Personally I merely hope to find those risque photos the husband promised he would erase ;)

Forensic Irregularities

2006-12-22T02:26:00.000-08:00

In what seems like an example of dumb and dumber, a small counterfeiting case in Michigan exposes a weakness with the science of computer forensics.

“Counterfeiting suspect testifies at his own trial,” Cheboygan Daily Tribune.

Computer forensics as a science contains two fields of practice: technical and analytical. The, objective, technical practice is the foundation, which establishes the field's reputation. The, subjective, analytical practice is the interpretation of the technical findings submitted to the court as testimony. By definition, forensics is a debate using testimony, but the problem with computer forensics is its avoidance of a debate, or critique, due to the opportunity of causing “reasonable doubt” in the subjective testimony.

The defense, as in most court cases, did not have a computer forensics expert, but the prosecution had two forensic teams to review the evidence.
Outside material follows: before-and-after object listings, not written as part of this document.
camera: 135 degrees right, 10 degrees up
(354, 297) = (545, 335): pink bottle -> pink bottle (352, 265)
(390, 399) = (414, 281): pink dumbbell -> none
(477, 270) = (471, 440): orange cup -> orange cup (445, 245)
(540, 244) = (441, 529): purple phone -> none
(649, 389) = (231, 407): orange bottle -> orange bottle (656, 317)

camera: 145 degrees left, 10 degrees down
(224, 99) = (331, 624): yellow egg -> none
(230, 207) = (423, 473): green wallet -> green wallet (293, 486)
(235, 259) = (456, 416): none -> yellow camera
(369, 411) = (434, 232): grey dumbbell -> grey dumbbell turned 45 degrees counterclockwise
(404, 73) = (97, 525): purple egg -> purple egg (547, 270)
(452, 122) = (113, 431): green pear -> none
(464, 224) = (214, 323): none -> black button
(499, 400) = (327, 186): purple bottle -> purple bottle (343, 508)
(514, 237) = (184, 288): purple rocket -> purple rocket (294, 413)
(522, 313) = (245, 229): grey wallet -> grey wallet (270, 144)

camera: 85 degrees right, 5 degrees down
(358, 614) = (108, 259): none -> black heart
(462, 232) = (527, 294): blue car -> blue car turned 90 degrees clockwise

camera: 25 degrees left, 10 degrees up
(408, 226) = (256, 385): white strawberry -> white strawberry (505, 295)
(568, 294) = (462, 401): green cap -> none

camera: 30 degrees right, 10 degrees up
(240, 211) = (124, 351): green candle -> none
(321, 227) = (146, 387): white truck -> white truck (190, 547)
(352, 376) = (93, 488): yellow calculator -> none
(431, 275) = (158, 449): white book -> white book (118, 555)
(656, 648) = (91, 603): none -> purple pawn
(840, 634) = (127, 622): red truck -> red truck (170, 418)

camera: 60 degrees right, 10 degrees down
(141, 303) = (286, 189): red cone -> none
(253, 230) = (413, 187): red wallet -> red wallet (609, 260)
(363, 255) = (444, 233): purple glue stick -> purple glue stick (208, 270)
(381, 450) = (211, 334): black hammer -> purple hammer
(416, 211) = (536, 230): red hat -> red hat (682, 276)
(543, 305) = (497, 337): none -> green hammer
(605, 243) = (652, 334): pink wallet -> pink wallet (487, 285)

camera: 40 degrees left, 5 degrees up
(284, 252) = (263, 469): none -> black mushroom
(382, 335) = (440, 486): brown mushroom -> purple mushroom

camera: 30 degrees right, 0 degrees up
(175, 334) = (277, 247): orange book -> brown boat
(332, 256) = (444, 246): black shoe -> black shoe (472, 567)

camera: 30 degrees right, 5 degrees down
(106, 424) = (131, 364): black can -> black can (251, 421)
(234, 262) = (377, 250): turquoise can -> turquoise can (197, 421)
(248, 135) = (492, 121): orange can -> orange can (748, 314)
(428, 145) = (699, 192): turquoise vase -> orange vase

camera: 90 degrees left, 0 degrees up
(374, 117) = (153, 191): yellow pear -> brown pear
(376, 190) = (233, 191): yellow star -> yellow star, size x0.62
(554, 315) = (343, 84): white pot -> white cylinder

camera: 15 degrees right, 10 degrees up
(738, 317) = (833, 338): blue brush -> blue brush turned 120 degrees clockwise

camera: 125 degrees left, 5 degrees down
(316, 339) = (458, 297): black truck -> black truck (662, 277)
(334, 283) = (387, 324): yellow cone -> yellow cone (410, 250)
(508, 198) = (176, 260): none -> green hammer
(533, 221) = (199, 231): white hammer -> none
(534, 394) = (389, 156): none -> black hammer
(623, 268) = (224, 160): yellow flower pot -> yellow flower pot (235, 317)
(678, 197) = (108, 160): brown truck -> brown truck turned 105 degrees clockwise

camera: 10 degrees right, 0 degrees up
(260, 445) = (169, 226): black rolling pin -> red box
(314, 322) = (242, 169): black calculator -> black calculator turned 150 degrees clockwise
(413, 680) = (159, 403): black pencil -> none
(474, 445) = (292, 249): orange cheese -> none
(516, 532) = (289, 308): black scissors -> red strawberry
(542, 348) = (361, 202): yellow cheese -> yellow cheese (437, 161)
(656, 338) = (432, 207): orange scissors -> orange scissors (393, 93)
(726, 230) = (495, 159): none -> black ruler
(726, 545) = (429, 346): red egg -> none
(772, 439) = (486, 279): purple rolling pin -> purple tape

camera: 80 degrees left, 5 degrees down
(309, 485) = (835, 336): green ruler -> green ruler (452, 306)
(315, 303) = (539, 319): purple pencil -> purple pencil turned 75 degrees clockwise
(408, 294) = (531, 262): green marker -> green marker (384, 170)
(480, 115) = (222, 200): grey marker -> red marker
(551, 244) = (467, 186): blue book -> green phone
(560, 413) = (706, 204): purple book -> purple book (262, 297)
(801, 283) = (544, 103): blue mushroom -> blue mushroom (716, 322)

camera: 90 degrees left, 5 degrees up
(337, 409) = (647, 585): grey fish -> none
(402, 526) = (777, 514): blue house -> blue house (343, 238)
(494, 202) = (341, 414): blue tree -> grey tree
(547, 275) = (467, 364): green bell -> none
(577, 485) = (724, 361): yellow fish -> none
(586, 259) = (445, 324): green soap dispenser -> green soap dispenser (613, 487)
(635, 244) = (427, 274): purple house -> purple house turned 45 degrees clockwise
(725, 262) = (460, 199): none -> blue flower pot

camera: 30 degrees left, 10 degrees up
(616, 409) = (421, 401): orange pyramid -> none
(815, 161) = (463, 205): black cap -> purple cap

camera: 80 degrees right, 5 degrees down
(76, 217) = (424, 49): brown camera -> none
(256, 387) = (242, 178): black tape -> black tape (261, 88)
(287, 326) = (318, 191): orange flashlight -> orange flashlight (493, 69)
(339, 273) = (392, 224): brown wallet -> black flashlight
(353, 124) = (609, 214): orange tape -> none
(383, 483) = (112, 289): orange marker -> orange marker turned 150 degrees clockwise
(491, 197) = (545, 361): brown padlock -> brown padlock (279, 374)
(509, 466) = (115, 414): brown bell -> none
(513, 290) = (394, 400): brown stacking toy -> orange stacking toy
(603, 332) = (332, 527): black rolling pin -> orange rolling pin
An irregularity occurred when one forensic team discovered evidence that was overlooked by the other team, the United States Secret Service. If such a prestigious organization can overlook critical evidence in a counterfeiting case then how is the jury to know if either team performed their analysis thoroughly?

The amount of evidence overlooked in the technical practice affects the accuracy of the testimony. However, there is no method to determine how much an investigator missed and thus determine the accuracy. Rarely does the defense have their own forensic expert, so these irregularities go unnoticed except in few situations. This case is one of many examples that illustrates the field's need for critique.